_Tasks to complete_.
1) For each statement below, answer yes or no according to the neutrino passage, and quote the words that decide it. (a) The MiniBooNE detector could distinguish electrons from photons near where the neutrino interacted. (b) The proposed sterile neutrino would respond only to gravity. (c) Reports of missing electron neutrinos came before the strange neutrino beam results.
2) According to the neutrino passage, what would the excess most likely be if photons were causing it?
3) Transcribe everything in the neutrino passage from "Sterile neutrinos emerged" down to "in the data.".

_Text excerpt_.

In two previous experiments, including one called MiniBooNE, scientists also saw more particle events than calculations predicted. These strange neutrino beam results were followed by reports of missing electron neutrinos from radioactive sources and reactor neutrino experiments.

Sterile neutrinos emerged as a popular candidate to explain these odd results. While neutrinos are already tricky to detect, the proposed sterile neutrino would be even more elusive, responding only to the force of gravity. But because neutrinos flit between the different types, a sterile neutrino could impact the way neutrinos oscillate, leaving its signature in the data.

The MiniBooNE detector had a particular limitation: It was unable to tell the difference between electrons and photons (particles of light) close to where the neutrino interacted with an atom inside of the detector. If MiniBooNE were truly seeing more electrons than predicted, it would indicate extra electron neutrinos causing the interactions. That would mean something unexpected was happening in the oscillations that researchers hadn’t accounted for: sterile neutrinos. But if photons were causing the excess, it would likely be a background process rather than oscillations gone wild and a new particle.

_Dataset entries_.
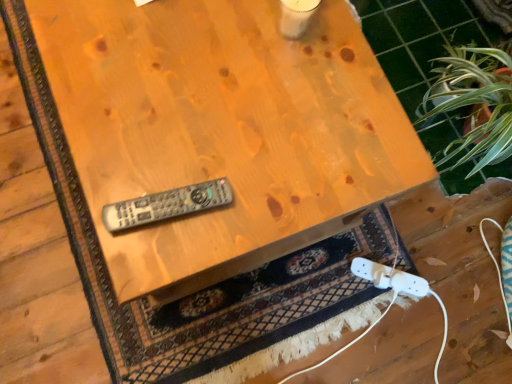
Where is `vacant area that is in front of gray plastic remote at center`? The height and width of the screenshot is (384, 512). vacant area that is in front of gray plastic remote at center is located at coordinates (148, 254).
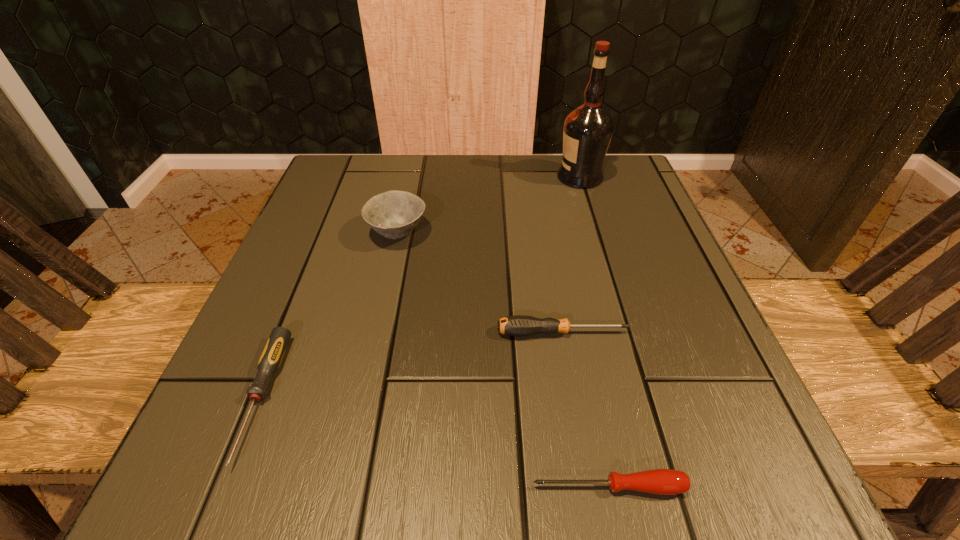
Select which object is the second closest to the tallest object. Please provide its 2D coordinates. Your answer should be formatted as a tuple, i.e. [(x, y)], where the tuple contains the x and y coordinates of a point satisfying the conditions above.

[(519, 325)]

Find the location of `the third closest object relative to the bowl`. the third closest object relative to the bowl is located at coordinates (588, 129).

At what (x,y) coordinates should I click in order to perform the action: click on screwdriver that stands as the closest to the nearest object. Please return your answer as a coordinate pair (x, y). This screenshot has width=960, height=540. Looking at the image, I should click on (519, 325).

Select which screwdriver is the second closest to the leftmost screwdriver. Please provide its 2D coordinates. Your answer should be formatted as a tuple, i.e. [(x, y)], where the tuple contains the x and y coordinates of a point satisfying the conditions above.

[(657, 481)]

In order to click on vacant space that satisfies the following two spatial constraints: 1. on the surface of the tallest object; 2. on the front side of the fourth object from right to left in this screenshot , I will do `click(597, 233)`.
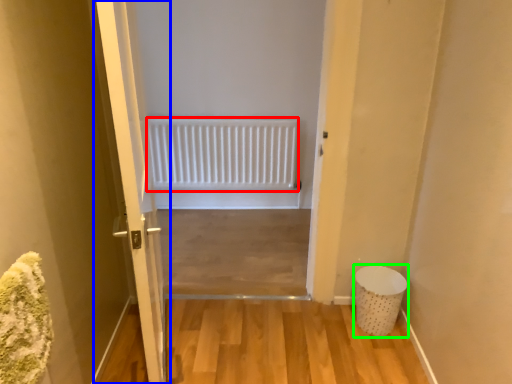
Question: Considering the real-world distances, which object is closest to radiator (highlighted by a red box)? door (highlighted by a blue box) or laundry basket (highlighted by a green box).

Choices:
 (A) door
 (B) laundry basket

Answer: (B)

_Solutions to the exercise_.
1)
(a) No: "It was unable to tell the difference between electrons and photons (particles of light) close to where the neutrino interacted with an atom inside of the detector."
(b) Yes: "responding only to the force of gravity."
(c) No: "These strange neutrino beam results were followed by reports of missing electron neutrinos from radioactive sources and reactor neutrino experiments."

2) A background process rather than oscillations gone wild and a new particle.

3)
Sterile neutrinos emerged as a popular candidate to explain these odd results. While neutrinos are already tricky to detect, the proposed sterile neutrino would be even more elusive, responding only to the force of gravity. But because neutrinos flit between the different types, a sterile neutrino could impact the way neutrinos oscillate, leaving its signature in the data.